To do that, I headed to Bristol in the UK, where Dynisma Limited is based. Dynisma is the class leader in simulation technology, with Scuderia Ferrari among its clients.
It was founded in 2017 by former McLaren and Ferrari F1 simulation lead Ash Warne, and in an era where real-world testing is confined to a few days a year, the company provides a vital service.
“It’s the main tool now to be able to allow them to develop the cars, and automotive companies are doing the same,” Warne tells RACER. “They want to make fewer prototypes. They want to be able to go straight to the production line without having to spend time and money building mule cars, building prototypes.”
Dynisma aims to blur the lines between virtual and reality by developing the most accurate simulation technology around.

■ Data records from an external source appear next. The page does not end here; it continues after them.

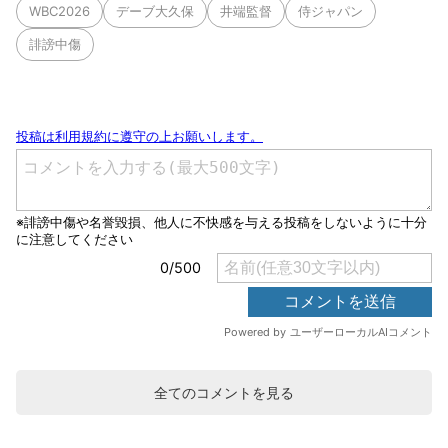
WBC2026
デーブ大久保
井端監督
侍ジャパン
誹謗中傷
全てのコメントを見る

“Simulators have been around for a while, but what we’ve got is a step change in the technology that allows drivers to feel the movement of the thing that we’re simulating and how that’s moving more accurately,” Warne says.
That’s been done by reducing the latency — the delay between what a driver inputs and what they experience. It’s been simulation’s key weakness in the past.
“Our first major contribution is about latency, and we’ve got that latency down to less than five milliseconds, which is basically imperceptible,” Warne says. “Typically, with other simulators, you can’t drive them the same way as you can drive our simulator, because you have to put in more understanding to deal with the latency. So that’s kind of critical.
“If you’re suddenly increasing the human reaction time by 25, 50 percent then — especially in the context of an elite athlete — this vehicle is going to completely wreck the simulation.
“In a simulator where the latency is too high, what basically happens is the driver gets frustrated because they’re saying, ‘Well, I can’t get around a lap. I would be able to drive this on the track, but I can’t drive it here. So I’m going to take out two turns of front wing to make the car more stable. I’m going to put a softer rear bar on to give me more grip, to make the car more stable.’ So now all of a sudden, you’ve got the wrong baseline. You’re not carrying out the experiments you wanted to.”
Couple that vastly improved latency with motion technology unlike any other, and Dynisma’s simulators can give drivers the sort of seat time that almost mirrors the real world.
“Fundamentally, our Motion Generator technology allows the driver to feel the car in a way that other simulators don’t,” Warne says. “That means the driver is able to drive the simulator in the same way as they are the real car.
“If you imagine the recent world champions and everybody on the current F1 grid and F2, F3, all of those drivers have typically been driving cars or karts of some description since they were really, really young, and they learned to be at one with those machines. They’re connected to them directly, and they feel every little movement, every vibration that’s going on in that car. And even if they can’t describe how they’re responding to it, they have learned to respond to all of those stimuli.
“They hear it, but they also feel it. So the driver really feels the feedback from the motion system in two ways. One is through touch; a bit of pressure or vibrations they’re feeling through their backside, and then the other is through the vestibular system – these are the organs in your inner ear that help you balance, but they also help you detect movement.”
Dynisma’s technology means that simulation is at a near-perfect level, to the point where it serves as the intermediary between two physical elements: the wind tunnel and the track itself.
Results from developments prototyped with scale models are replicated in the simulator to validate them before the car hits the track. Once it does, the real world performance is back-to-backed with the expectations from the sim to correlate the data, ensuring that all lines up as expected.
“Basically, the wind tunnel is only ever an approximation,” Warne says. “So the simulator is a tool that brings together all the data that the team has about the car and allows the driver to drive it and to do experiments on what’s coming up next, or look forward to next year.
“But it can only ever be as correct as the data that’s put into it, and that’s why teams will have tens of people in the aerodynamics department, tens of people in vehicle dynamics departments and vehicle modeling, and a big part of their role is to understand the physics of the car, understand how it behaves, and in part, to be able to put that in the simulator.”